| What the task asks |
As you look over the data below, please find each line where the word "menunggu" appears, then copy it.

[Records from a dataset]
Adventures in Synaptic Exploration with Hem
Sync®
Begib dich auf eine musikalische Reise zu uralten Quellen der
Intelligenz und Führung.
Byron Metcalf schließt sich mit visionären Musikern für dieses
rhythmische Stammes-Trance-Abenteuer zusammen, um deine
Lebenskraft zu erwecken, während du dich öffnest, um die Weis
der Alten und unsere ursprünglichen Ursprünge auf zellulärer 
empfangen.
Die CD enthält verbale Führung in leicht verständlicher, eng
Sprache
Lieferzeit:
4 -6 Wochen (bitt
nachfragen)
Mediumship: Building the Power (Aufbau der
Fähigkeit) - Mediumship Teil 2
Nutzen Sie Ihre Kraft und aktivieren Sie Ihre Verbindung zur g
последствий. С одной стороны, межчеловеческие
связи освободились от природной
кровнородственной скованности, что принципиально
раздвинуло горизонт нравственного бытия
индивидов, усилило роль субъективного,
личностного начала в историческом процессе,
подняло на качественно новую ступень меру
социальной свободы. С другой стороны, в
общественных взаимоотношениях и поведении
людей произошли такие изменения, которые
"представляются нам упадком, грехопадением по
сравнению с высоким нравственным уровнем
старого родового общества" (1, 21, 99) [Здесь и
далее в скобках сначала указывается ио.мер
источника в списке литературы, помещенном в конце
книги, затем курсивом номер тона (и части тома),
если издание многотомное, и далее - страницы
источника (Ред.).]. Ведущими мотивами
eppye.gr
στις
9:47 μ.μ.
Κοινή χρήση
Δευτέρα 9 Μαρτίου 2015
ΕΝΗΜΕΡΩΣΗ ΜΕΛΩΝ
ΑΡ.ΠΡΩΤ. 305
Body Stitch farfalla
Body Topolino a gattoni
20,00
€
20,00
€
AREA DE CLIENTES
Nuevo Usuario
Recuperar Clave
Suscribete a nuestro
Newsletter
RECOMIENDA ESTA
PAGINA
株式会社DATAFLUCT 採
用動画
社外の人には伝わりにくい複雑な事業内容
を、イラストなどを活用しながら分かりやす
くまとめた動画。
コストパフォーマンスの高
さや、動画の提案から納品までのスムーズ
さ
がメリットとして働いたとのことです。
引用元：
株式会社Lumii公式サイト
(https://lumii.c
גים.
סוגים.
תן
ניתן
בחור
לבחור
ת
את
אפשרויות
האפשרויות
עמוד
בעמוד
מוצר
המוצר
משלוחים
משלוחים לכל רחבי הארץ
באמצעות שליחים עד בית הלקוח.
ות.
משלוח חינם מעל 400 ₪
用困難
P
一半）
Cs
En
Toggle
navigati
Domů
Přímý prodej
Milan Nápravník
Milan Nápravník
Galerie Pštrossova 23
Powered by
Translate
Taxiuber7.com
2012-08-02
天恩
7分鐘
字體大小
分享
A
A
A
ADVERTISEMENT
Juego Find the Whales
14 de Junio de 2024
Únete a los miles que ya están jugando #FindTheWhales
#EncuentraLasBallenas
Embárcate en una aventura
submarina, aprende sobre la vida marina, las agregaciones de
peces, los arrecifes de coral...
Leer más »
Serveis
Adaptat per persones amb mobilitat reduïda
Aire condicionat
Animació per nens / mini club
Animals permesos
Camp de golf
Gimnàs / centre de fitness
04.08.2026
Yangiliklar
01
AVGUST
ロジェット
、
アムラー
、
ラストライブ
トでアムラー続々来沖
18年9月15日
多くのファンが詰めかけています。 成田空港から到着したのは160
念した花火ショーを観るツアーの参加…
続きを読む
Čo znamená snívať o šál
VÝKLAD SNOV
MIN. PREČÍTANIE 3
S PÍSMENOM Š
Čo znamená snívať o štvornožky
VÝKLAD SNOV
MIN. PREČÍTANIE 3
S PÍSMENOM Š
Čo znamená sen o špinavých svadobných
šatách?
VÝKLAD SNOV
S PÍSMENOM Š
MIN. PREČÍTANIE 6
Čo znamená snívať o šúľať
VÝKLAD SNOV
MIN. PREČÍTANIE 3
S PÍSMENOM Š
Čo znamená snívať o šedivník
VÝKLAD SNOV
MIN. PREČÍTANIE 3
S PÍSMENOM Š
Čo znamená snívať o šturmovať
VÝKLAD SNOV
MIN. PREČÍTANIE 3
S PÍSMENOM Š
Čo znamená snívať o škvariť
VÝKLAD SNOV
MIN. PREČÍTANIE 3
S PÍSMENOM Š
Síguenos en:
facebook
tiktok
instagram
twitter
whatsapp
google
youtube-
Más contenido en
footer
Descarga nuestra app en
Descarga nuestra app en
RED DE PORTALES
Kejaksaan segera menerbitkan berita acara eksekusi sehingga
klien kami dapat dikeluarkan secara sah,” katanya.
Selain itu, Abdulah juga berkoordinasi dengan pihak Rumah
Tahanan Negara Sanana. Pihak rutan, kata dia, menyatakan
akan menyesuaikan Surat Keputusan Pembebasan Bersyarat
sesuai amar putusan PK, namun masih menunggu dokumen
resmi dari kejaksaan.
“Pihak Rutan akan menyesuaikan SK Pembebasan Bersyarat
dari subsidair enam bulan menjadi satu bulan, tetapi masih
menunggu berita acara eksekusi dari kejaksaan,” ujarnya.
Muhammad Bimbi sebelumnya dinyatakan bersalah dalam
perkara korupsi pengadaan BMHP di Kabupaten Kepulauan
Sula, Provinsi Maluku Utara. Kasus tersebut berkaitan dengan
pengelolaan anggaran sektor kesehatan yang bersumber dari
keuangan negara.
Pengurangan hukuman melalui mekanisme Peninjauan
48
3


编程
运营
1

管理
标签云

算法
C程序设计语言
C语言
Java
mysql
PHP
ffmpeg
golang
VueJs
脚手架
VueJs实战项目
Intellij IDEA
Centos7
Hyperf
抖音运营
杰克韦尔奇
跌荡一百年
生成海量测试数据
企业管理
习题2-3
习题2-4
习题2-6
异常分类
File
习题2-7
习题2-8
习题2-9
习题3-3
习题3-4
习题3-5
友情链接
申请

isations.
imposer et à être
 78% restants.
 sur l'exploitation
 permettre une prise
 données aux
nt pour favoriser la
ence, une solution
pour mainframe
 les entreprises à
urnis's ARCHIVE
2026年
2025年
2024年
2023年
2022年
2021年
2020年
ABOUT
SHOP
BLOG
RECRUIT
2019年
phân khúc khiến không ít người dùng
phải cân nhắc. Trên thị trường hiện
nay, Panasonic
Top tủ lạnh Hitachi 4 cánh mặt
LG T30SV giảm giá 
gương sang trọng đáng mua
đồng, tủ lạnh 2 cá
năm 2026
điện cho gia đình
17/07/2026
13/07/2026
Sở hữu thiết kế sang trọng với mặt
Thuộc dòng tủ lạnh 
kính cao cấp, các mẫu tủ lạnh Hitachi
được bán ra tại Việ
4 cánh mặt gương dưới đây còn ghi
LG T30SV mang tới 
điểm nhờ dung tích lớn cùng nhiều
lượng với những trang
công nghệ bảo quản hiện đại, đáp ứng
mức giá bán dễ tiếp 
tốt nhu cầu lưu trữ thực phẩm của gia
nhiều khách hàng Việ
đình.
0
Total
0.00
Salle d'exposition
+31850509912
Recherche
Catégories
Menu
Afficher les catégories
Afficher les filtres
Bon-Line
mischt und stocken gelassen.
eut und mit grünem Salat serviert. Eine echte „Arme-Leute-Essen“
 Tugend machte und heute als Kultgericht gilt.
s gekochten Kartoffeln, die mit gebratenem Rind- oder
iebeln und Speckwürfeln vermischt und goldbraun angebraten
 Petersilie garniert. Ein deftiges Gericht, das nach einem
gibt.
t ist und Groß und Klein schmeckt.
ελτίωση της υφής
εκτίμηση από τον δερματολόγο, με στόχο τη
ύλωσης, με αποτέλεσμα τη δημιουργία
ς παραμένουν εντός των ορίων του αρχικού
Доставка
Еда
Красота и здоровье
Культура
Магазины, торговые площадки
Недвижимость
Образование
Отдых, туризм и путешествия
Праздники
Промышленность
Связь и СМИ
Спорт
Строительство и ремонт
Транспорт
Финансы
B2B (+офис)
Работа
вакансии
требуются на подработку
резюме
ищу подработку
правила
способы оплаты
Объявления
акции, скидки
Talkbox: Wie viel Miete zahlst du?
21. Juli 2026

| Problem solution |
sesuai amar putusan PK, namun masih menunggu dokumen
menunggu berita acara eksekusi dari kejaksaan,” ujarnya.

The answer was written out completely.